Ten years ago, in 2005, I wrote in War and Peace and War:
On March 25, 1957, in a spectacular Renaissance palazzo in Rome six European nations—France, West Germany, Italy, Belgium, the Netherlands, and Luxembourg—signed the treaty establishing the European Economic Community, the precursor of the European Union. A glance at maps of Europe in 1957 and 800 shows that the combined territory of the six founding members traces almost precisely the empire of Charlemagne. The symbolism is heavy. It was in Rome, on Christmas day of A.D. 800 that the pope crowned Charlemagne as emperor. Is the European Union a new kind of empire?
In terms of its size, multiethnic population, and complex power structure the E.U. fits my definition. Furthermore, during the half century of its existence the E.U. has been aggressively expanding, adding most recently six central European and two Mediterranean countries during the writing of this book. The core state of the E.U., Germany, meanwhile gobbled up former East Germany in 1990. However, all expansion to date was accomplished entirely by peaceful and consensual means. Historical empires don’t always need to conquer new territories. I have pointed out above that there were voluntary admissions to the Roman and Russian empires. Many medieval European states grew by dynastic unions. Still, the entirely peaceful expansion of the E.U. is unprecedented in world history—ultimately, all historical empires had to counter external or internal threats with force. Member states have used armed force, as the United Kingdom in its 1982 war with Argentina over the Falkland Islands, but the European Union as a whole has not done it—so far?
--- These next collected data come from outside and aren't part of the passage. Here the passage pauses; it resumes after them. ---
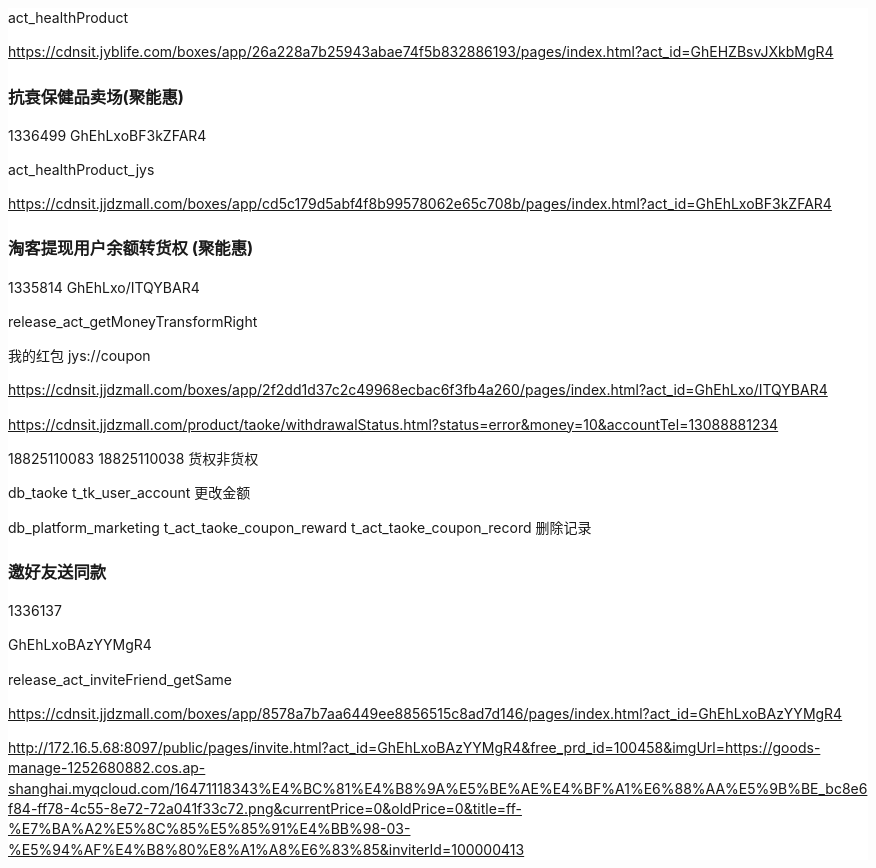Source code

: act_healthProduct



https://cdnsit.jyblife.com/boxes/app/26a228a7b25943abae74f5b832886193/pages/index.html?act_id=GhEHZBsvJXkbMgR4



### 抗衰保健品卖场(聚能惠)

 1336499   GhEhLxoBF3kZFAR4

act_healthProduct_jys



https://cdnsit.jjdzmall.com/boxes/app/cd5c179d5abf4f8b99578062e65c708b/pages/index.html?act_id=GhEhLxoBF3kZFAR4



### 淘客提现用户余额转货权 (聚能惠)

1335814    GhEhLxo/ITQYBAR4

release_act_getMoneyTransformRight

我的红包  jys://coupon



https://cdnsit.jjdzmall.com/boxes/app/2f2dd1d37c2c49968ecbac6f3fb4a260/pages/index.html?act_id=GhEhLxo/ITQYBAR4



https://cdnsit.jjdzmall.com/product/taoke/withdrawalStatus.html?status=error&money=10&accountTel=13088881234



18825110083 18825110038  货权非货权



db_taoke  t_tk_user_account   更改金额

db_platform_marketing    t_act_taoke_coupon_reward    t_act_taoke_coupon_record 删除记录



### 邀好友送同款

1336137     

GhEhLxoBAzYYMgR4

 release_act_inviteFriend_getSame



https://cdnsit.jjdzmall.com/boxes/app/8578a7b7aa6449ee8856515c8ad7d146/pages/index.html?act_id=GhEhLxoBAzYYMgR4



http://172.16.5.68:8097/public/pages/invite.html?act_id=GhEhLxoBAzYYMgR4&free_prd_id=100458&imgUrl=https://goods-manage-1252680882.cos.ap-shanghai.myqcloud.com/16471118343%E4%BC%81%E4%B8%9A%E5%BE%AE%E4%BF%A1%E6%88%AA%E5%9B%BE_bc8e6f84-ff78-4c55-8e72-72a041f33c72.png&currentPrice=0&oldPrice=0&title=ff-%E7%BA%A2%E5%8C%85%E5%85%91%E4%BB%98-03-%E5%94%AF%E4%B8%80%E8%A1%A8%E6%83%85&inviterId=100000413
The Europeans are moving in the direction of creating a unified military force, but we will have to wait and see whether the E.U. will prove capable of using the force when threatened. More importantly, how strong is the European asabiya? Will it motivate people to sacrifice their comforts, treasure, or blood for the sake of the unified Europe? So far, the main financial burden of empire has been born largely by the Germans. It is customary for core nations of empires to bear the main brunt of its costs, but how long will the Germans consent to this state of affairs? Will the years of slow economic growth and high unemployment, which as of the time of this writing show no signs of ending—will such economic hardship eventually sap the willingness of the Germans to sacrifice for the sake of the dream of a powerful united Europe?
Today’s news from Greece, and the reaction by the German-led group of the rest of the eurozone nations, answer this question quite clearly.
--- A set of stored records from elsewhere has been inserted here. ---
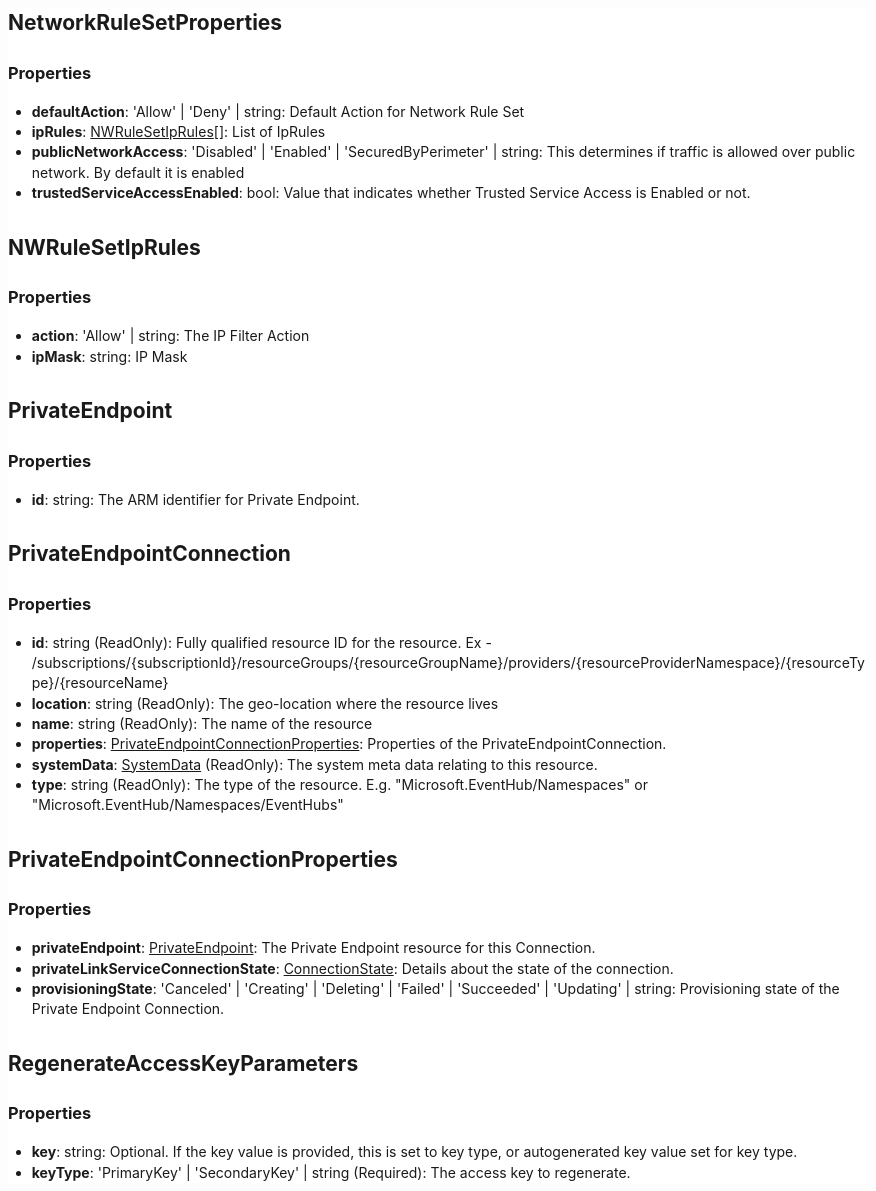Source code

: ## NetworkRuleSetProperties
### Properties
* **defaultAction**: 'Allow' | 'Deny' | string: Default Action for Network Rule Set
* **ipRules**: [NWRuleSetIpRules](#nwrulesetiprules)[]: List of IpRules
* **publicNetworkAccess**: 'Disabled' | 'Enabled' | 'SecuredByPerimeter' | string: This determines if traffic is allowed over public network. By default it is enabled
* **trustedServiceAccessEnabled**: bool: Value that indicates whether Trusted Service Access is Enabled or not.

## NWRuleSetIpRules
### Properties
* **action**: 'Allow' | string: The IP Filter Action
* **ipMask**: string: IP Mask

## PrivateEndpoint
### Properties
* **id**: string: The ARM identifier for Private Endpoint.

## PrivateEndpointConnection
### Properties
* **id**: string (ReadOnly): Fully qualified resource ID for the resource. Ex - /subscriptions/{subscriptionId}/resourceGroups/{resourceGroupName}/providers/{resourceProviderNamespace}/{resourceType}/{resourceName}
* **location**: string (ReadOnly): The geo-location where the resource lives
* **name**: string (ReadOnly): The name of the resource
* **properties**: [PrivateEndpointConnectionProperties](#privateendpointconnectionproperties): Properties of the PrivateEndpointConnection.
* **systemData**: [SystemData](#systemdata) (ReadOnly): The system meta data relating to this resource.
* **type**: string (ReadOnly): The type of the resource. E.g. "Microsoft.EventHub/Namespaces" or "Microsoft.EventHub/Namespaces/EventHubs"

## PrivateEndpointConnectionProperties
### Properties
* **privateEndpoint**: [PrivateEndpoint](#privateendpoint): The Private Endpoint resource for this Connection.
* **privateLinkServiceConnectionState**: [ConnectionState](#connectionstate): Details about the state of the connection.
* **provisioningState**: 'Canceled' | 'Creating' | 'Deleting' | 'Failed' | 'Succeeded' | 'Updating' | string: Provisioning state of the Private Endpoint Connection.

## RegenerateAccessKeyParameters
### Properties
* **key**: string: Optional. If the key value is provided, this is set to key type, or autogenerated key value set for key type.
* **keyType**: 'PrimaryKey' | 'SecondaryKey' | string (Required): The access key to regenerate.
The European Union was a wonderful idea, but I am afraid that it is now dead. I place most of the blame on the European elites. I can’t help but think that if only the EU had stayed within the historical boundaries of the Carolingian Empire, the outcome would be very different.
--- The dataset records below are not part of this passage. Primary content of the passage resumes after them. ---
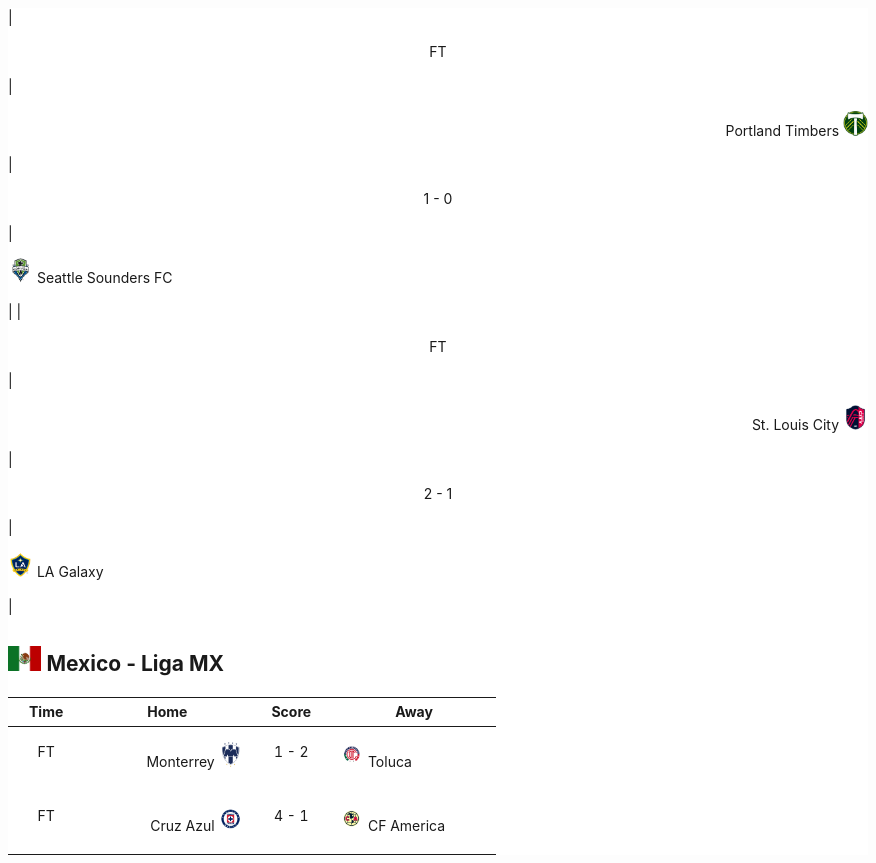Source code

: | <p align="center">FT</p> | <p align="right">Portland Timbers <img src="/static/logos/Portland Timbers.png" height="25px"></p> | <p align="center">1 - 0</p> | <p align="left"><img src="/static/logos/Seattle Sounders FC.png" height="25px"> Seattle Sounders FC</p> |
| <p align="center">FT</p> | <p align="right">St. Louis City <img src="/static/logos/St. Louis City.png" height="25px"></p> | <p align="center">2 - 1</p> | <p align="left"><img src="/static/logos/LA Galaxy.png" height="25px"> LA Galaxy</p> |
</div>


## <img src="/static/logos/Mexico-Liga MX.png" height="25px"> Mexico - Liga MX

<div align="center">

&emsp;Time&emsp; | &emsp;&emsp;&emsp;&emsp;Home&emsp;&emsp;&emsp;&emsp; | &emsp;Score&emsp; | &emsp;&emsp;&emsp;&emsp;Away&emsp;&emsp;&emsp;&emsp; |
| ------------ | ------------ | ------------ | ------------ |
| <p align="center">FT</p> | <p align="right">Monterrey <img src="/static/logos/Monterrey.png" height="25px"></p> | <p align="center">1 - 2</p> | <p align="left"><img src="/static/logos/Toluca.png" height="25px"> Toluca</p> |
| <p align="center">FT</p> | <p align="right">Cruz Azul <img src="/static/logos/Cruz Azul.png" height="25px"></p> | <p align="center">4 - 1</p> | <p align="left"><img src="/static/logos/CF America.png" height="25px"> CF America</p> |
(To make it perfect a match, though, the EU would have to shed southern Italy and add Catalonia and Austria).
Instead the EU expanded. And expanded. Greece should’ve never been part of the EU. I say that even though, or perhaps because, I like the Greeks a lot (full disclosure: my grandmother was Greek). Certainly, the latest round of expansion should have never taken place. It happened against any economic or geopolitical logic and, most importantly, against the wishes of the majority of the European population.
What accounts for this mindless drive for expansion? Is this because the EU is not that different from historical empires, which expanded until they collapsed? So now it is set to repeat their fate.